*** Provided data ***

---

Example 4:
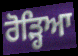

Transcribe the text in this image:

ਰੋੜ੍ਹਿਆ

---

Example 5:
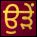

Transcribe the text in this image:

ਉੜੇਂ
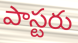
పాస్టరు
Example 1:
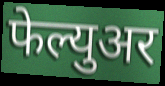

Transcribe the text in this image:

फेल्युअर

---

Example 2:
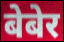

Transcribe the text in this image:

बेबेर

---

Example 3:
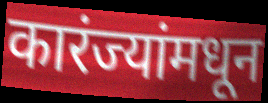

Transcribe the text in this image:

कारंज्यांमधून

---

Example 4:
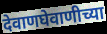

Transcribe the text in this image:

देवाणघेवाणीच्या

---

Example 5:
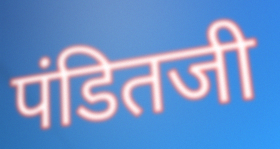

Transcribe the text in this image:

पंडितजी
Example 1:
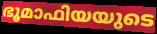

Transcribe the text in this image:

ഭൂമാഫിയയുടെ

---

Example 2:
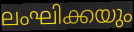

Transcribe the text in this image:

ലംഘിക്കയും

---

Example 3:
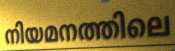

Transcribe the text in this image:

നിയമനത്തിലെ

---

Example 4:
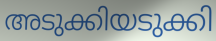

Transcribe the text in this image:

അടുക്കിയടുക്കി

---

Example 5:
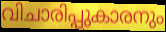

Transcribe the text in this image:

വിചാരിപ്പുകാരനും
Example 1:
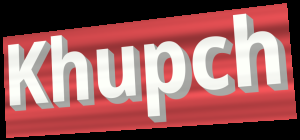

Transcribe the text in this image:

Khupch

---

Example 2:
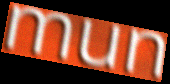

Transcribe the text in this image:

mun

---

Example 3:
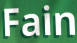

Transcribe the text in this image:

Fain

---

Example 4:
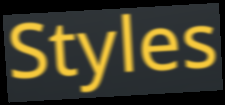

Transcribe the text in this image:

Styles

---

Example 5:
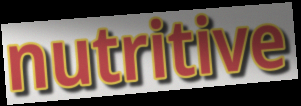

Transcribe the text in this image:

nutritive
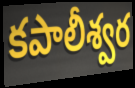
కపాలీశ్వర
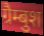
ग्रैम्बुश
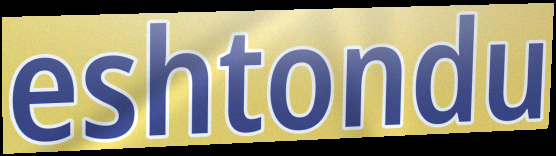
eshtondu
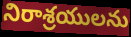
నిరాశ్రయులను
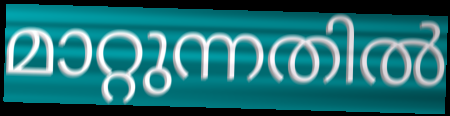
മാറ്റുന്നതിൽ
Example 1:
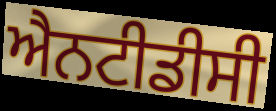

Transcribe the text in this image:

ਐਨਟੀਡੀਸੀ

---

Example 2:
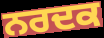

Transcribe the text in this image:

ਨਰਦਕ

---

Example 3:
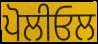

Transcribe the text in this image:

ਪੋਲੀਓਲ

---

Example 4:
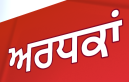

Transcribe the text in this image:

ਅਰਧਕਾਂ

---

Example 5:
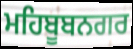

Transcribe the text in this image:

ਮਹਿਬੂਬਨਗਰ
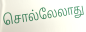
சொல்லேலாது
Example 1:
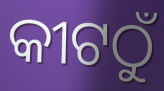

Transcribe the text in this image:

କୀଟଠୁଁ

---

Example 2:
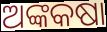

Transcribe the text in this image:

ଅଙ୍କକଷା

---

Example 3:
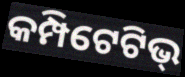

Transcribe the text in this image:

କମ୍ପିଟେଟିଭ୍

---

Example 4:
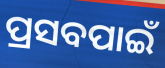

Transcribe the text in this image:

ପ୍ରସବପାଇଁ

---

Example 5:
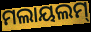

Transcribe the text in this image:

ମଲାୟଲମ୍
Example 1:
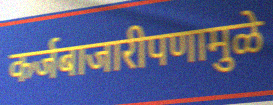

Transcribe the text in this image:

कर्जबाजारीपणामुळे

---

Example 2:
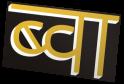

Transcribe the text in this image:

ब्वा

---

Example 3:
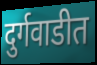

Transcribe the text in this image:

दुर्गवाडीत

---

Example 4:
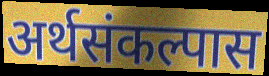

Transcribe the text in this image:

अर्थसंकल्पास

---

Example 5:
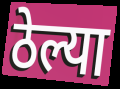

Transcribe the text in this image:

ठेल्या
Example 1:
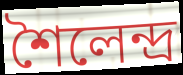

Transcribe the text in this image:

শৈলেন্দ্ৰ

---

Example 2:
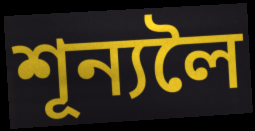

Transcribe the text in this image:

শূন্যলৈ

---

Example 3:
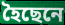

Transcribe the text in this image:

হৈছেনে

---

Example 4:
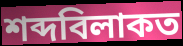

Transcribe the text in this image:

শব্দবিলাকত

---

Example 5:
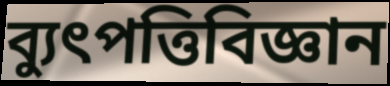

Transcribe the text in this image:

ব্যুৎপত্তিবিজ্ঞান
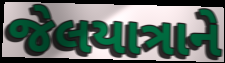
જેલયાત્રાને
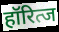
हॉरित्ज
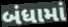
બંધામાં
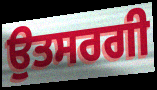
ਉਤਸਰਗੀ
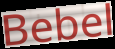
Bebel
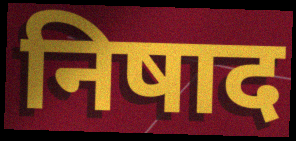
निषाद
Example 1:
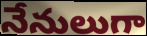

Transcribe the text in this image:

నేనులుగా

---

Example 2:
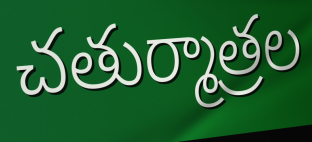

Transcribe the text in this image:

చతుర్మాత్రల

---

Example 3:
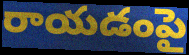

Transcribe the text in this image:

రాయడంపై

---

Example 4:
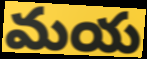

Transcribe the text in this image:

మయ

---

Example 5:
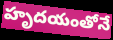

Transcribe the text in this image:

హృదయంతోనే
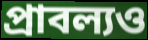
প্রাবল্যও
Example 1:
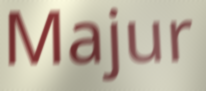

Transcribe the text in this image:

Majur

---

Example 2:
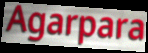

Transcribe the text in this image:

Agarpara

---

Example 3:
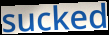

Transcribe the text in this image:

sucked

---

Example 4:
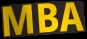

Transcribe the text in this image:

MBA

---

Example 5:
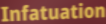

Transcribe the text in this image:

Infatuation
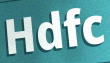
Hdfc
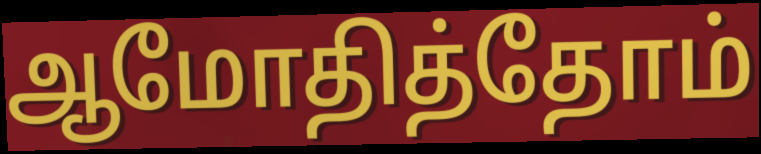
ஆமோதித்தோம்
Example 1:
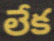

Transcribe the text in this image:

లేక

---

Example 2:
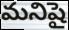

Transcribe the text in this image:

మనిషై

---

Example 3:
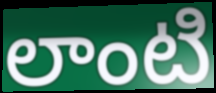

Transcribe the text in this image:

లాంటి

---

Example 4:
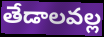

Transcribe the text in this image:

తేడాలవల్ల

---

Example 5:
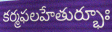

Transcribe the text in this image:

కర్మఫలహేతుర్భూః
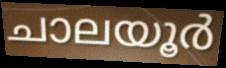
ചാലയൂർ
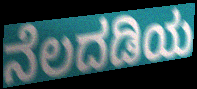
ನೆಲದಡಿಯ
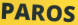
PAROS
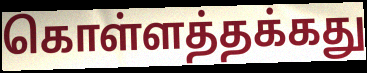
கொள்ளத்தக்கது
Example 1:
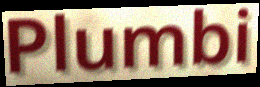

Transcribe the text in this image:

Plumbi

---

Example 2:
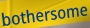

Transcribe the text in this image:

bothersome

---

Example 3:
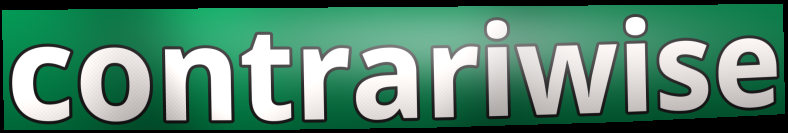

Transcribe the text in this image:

*** End of Provided data ***

(The problem)
The entries above should be retyped exactly, minus any pictures.

(Final answer)
---

Example 4:

Transcribe the text in this image:

ਰੋੜ੍ਹਿਆ

---

Example 5:

Transcribe the text in this image:

ਉੜੇਂ
పాస్టరు
Example 1:

Transcribe the text in this image:

फेल्युअर

---

Example 2:

Transcribe the text in this image:

बेबेर

---

Example 3:

Transcribe the text in this image:

कारंज्यांमधून

---

Example 4:

Transcribe the text in this image:

देवाणघेवाणीच्या

---

Example 5:

Transcribe the text in this image:

पंडितजी
Example 1:

Transcribe the text in this image:

ഭൂമാഫിയയുടെ

---

Example 2:

Transcribe the text in this image:

ലംഘിക്കയും

---

Example 3:

Transcribe the text in this image:

നിയമനത്തിലെ

---

Example 4:

Transcribe the text in this image:

അടുക്കിയടുക്കി

---

Example 5:

Transcribe the text in this image:

വിചാരിപ്പുകാരനും
Example 1:

Transcribe the text in this image:

Khupch

---

Example 2:

Transcribe the text in this image:

mun

---

Example 3:

Transcribe the text in this image:

Fain

---

Example 4:

Transcribe the text in this image:

Styles

---

Example 5:

Transcribe the text in this image:

nutritive
కపాలీశ్వర
ग्रैम्बुश
eshtondu
నిరాశ్రయులను
മാറ്റുന്നതിൽ
Example 1:

Transcribe the text in this image:

ਐਨਟੀਡੀਸੀ

---

Example 2:

Transcribe the text in this image:

ਨਰਦਕ

---

Example 3:

Transcribe the text in this image:

ਪੋਲੀਓਲ

---

Example 4:

Transcribe the text in this image:

ਅਰਧਕਾਂ

---

Example 5:

Transcribe the text in this image:

ਮਹਿਬੂਬਨਗਰ
சொல்லேலாது
Example 1:

Transcribe the text in this image:

କୀଟଠୁଁ

---

Example 2:

Transcribe the text in this image:

ଅଙ୍କକଷା

---

Example 3:

Transcribe the text in this image:

କମ୍ପିଟେଟିଭ୍

---

Example 4:

Transcribe the text in this image:

ପ୍ରସବପାଇଁ

---

Example 5:

Transcribe the text in this image:

ମଲାୟଲମ୍
Example 1:

Transcribe the text in this image:

कर्जबाजारीपणामुळे

---

Example 2:

Transcribe the text in this image:

ब्वा

---

Example 3:

Transcribe the text in this image:

दुर्गवाडीत

---

Example 4:

Transcribe the text in this image:

अर्थसंकल्पास

---

Example 5:

Transcribe the text in this image:

ठेल्या
Example 1:

Transcribe the text in this image:

শৈলেন্দ্ৰ

---

Example 2:

Transcribe the text in this image:

শূন্যলৈ

---

Example 3:

Transcribe the text in this image:

হৈছেনে

---

Example 4:

Transcribe the text in this image:

শব্দবিলাকত

---

Example 5:

Transcribe the text in this image:

ব্যুৎপত্তিবিজ্ঞান
જેલયાત્રાને
हॉरित्ज
બંધામાં
ਉਤਸਰਗੀ
Bebel
निषाद
Example 1:

Transcribe the text in this image:

నేనులుగా

---

Example 2:

Transcribe the text in this image:

చతుర్మాత్రల

---

Example 3:

Transcribe the text in this image:

రాయడంపై

---

Example 4:

Transcribe the text in this image:

మయ

---

Example 5:

Transcribe the text in this image:

హృదయంతోనే
প্রাবল্যও
Example 1:

Transcribe the text in this image:

Majur

---

Example 2:

Transcribe the text in this image:

Agarpara

---

Example 3:

Transcribe the text in this image:

sucked

---

Example 4:

Transcribe the text in this image:

MBA

---

Example 5:

Transcribe the text in this image:

Infatuation
Hdfc
ஆமோதித்தோம்
Example 1:

Transcribe the text in this image:

లేక

---

Example 2:

Transcribe the text in this image:

మనిషై

---

Example 3:

Transcribe the text in this image:

లాంటి

---

Example 4:

Transcribe the text in this image:

తేడాలవల్ల

---

Example 5:

Transcribe the text in this image:

కర్మఫలహేతుర్భూః
ചാലയൂർ
ನೆಲದಡಿಯ
PAROS
கொள்ளத்தக்கது
Example 1:

Transcribe the text in this image:

Plumbi

---

Example 2:

Transcribe the text in this image:

bothersome

---

Example 3:

Transcribe the text in this image:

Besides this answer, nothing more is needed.